Matt Hancock said the list of professions eligible will be expanded to include the police, fire service, prisons, the judiciary, Department for Work and Pensions and critical local authority staff.
Previously only NHS and social care staff as well as hospital patients were able to get a test to check if they have the disease caused by coronavirus.
Ministers have faced repeated questions about why more people are not being tested.
Downing Street said on Thursday up to 35,000 tests a day are possible – despite just under 16,000 having actually been carried out two days before.
One tester said their shifts were “meant to be excruciating 12-hour marathons” but in reality are “rather more like laid-back morning jogs”.
They wrote in The Guardian: “Dozens of academics and laboratory personnel from all over the UK languish in a hotel with nothing to do.
“Millions of pounds of equipment borrowed from universities and companies rests silently in the evening hours, when the noise of our collective toil should be deafening.”
Mr Hancock explained he was dramatically increasing the amount of people who can be tested because “frankly, the number of NHS staff coming forward wasn’t as high as expected”.
“I want to be able to get back to the position that we can test everybody with symptoms and I anticipate being able to do that relatively soon because we’re increasing capacity,” he told a Commons committee on Friday.
In his first grilling by senior MPs in several weeks, the health secretary suggested there may be shortages of one specific type of Personal Protective Equipment (PPE) – gowns.
He said they were “the pressure point at the moment” and did not pledge everyone who needs one will get one, instead saying: “That is exactly what we are aiming to do.”
“I would love to be able to wave a magic wand and have PPE fall from the sky in large quantities,” he admitted, adding: “We have a global situation in which there is less PPE in the world than the world needs.”
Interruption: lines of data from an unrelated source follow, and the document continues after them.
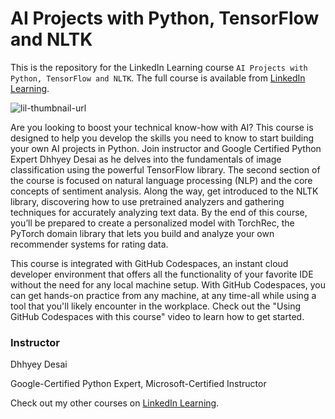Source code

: # AI Projects with Python, TensorFlow and NLTK
This is the repository for the LinkedIn Learning course `AI Projects with Python, TensorFlow and NLTK`. The full course is available from [LinkedIn Learning][lil-course-url].

![lil-thumbnail-url]

Are you looking to boost your technical know-how with AI? This course is designed to help you develop the skills you need to know to start building your own AI projects in Python. Join instructor and Google Certified Python Expert Dhhyey Desai as he delves into the fundamentals of image classification using the powerful TensorFlow library. The second section of the course is focused on natural language processing (NLP) and the core concepts of sentiment analysis. Along the way, get introduced to the NLTK library, discovering how to use pretrained analyzers and gathering techniques for accurately analyzing text data. By the end of this course, you’ll be prepared to create a personalized model with TorchRec, the PyTorch domain library that lets you build and analyze your own recommender systems for rating data.</p><p>This course is integrated with GitHub Codespaces, an instant cloud developer environment that offers all the functionality of your favorite IDE without the need for any local machine setup. With GitHub Codespaces, you can get hands-on practice from any machine, at any time-all while using a tool that you'll likely encounter in the workplace. Check out the "Using GitHub Codespaces with this course" video to learn how to get started.

### Instructor

Dhhyey Desai

Google-Certified Python Expert, Microsoft-Certified Instructor

                            

Check out my other courses on [LinkedIn Learning](https://www.linkedin.com/learning/instructors/dhhyey-desai?u=104).


[0]: # (Replace these placeholder URLs with actual course URLs)

[lil-course-url]: https://www.linkedin.com/learning/ai-projects-with-python-tensorflow-and-nltk
[lil-thumbnail-url]: https://media.licdn.com/dms/image/D560DAQEjbf3ej9HE6g/learning-public-crop_675_1200/0/1710956162347?e=2147483647&v=beta&t=7FF29GVLT3qIISMOJ1XYm56nj1H-v3oci5GSGvrCW8Q

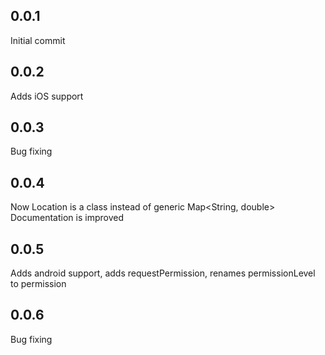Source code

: ## 0.0.1

Initial commit

## 0.0.2

Adds iOS support

## 0.0.3

Bug fixing

## 0.0.4

Now Location is a class instead of generic Map<String, double>
Documentation is improved

## 0.0.5

Adds android support, adds requestPermission, renames permissionLevel to permission

## 0.0.6

Bug fixing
On the welfare of staff, Mr Hancock also said he did not know how many people working for the NHS have COVID-19, but added 8% are not working either because they are ill or someone in their household is and 50,000 have been tested.
He was also quizzed on social care, after fears that hundreds of care home resident deaths are not being counted in the government’s daily figures.
The health secretary said he had a “high degree of confidence” that the number of deaths is higher than the 2% figure reported so far.
He revealed ministers initially considered only locking down London, where the number of infections and deaths was much bigger, but they decided to keep the UK “acting in lockstep”.
And Mr Hancock admitted being “really concerned” there has been a “drop-off” in people coming into hospital and reporting cancer symptoms.
“Far, far fewer people are coming forward and this worries me because we’d spent an awful lot of time over several years… driving up those coming forward for cancer treatment,” he said.